**Exercise prompt:** Write out the records that follow exactly. Do not include pictures.

**Entries shown:**

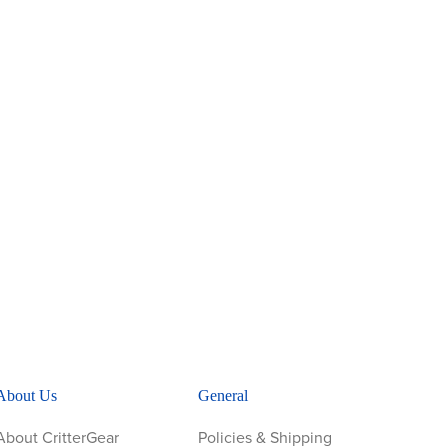
About Us
General
About CritterGear
Policies & Shipping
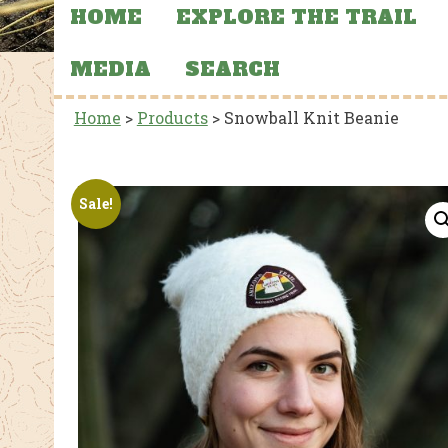
HOME
EXPLORE THE TRAIL
MEDIA
SEARCH
Home
>
Products
>
Snowball Knit Beanie
Sale!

**Solution for this problem:**
About Us
General
About CritterGear
Policies & Shipping
HOME
EXPLORE THE TRAIL
MEDIA
SEARCH
Home
>
Products
>
Snowball Knit Beanie
Sale!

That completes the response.